Text extracted from each page
*** Begin section ***

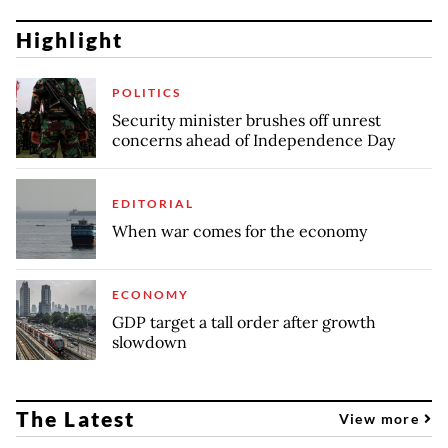
Highlight
POLITICS
Security minister brushes off unrest
concerns ahead of Independence Day
EDITORIAL
When war comes for the economy
ECONOMY
GDP target a tall order after growth
slowdown
The Latest
View more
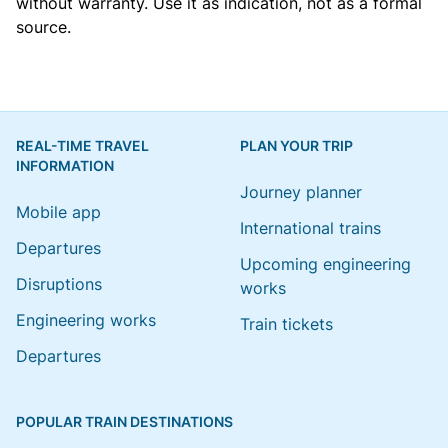
without warranty. Use it as indication, not as a formal
source.
REAL-TIME TRAVEL
PLAN YOUR TRIP
INFORMATION
Journey planner
Mobile app
International trains
Departures
Upcoming engineering
Disruptions
works
Engineering works
Train tickets
Departures
POPULAR TRAIN DESTINATIONS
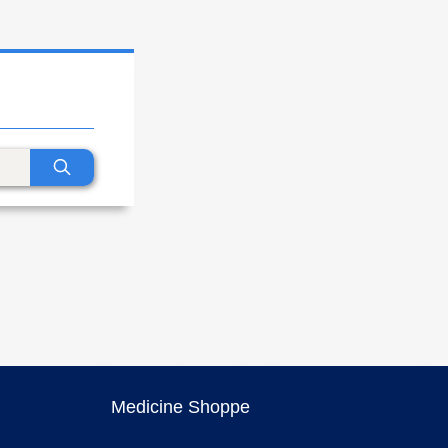
Medicine Shoppe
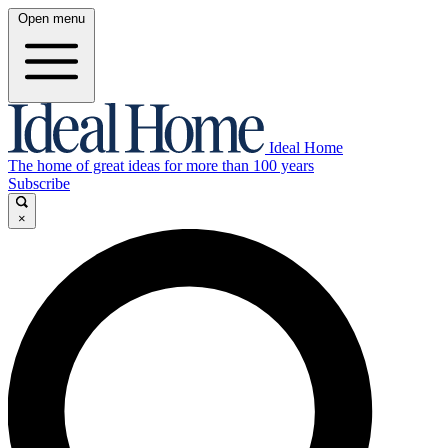
Open menu
Ideal Home
The home of great ideas for more than 100 years
Subscribe
×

*** End section ***

PROBLEM TO WORK ON — Report each line of the rows above that contains the word "more".

RESULT BELOW —
View more
The home of great ideas for more than 100 years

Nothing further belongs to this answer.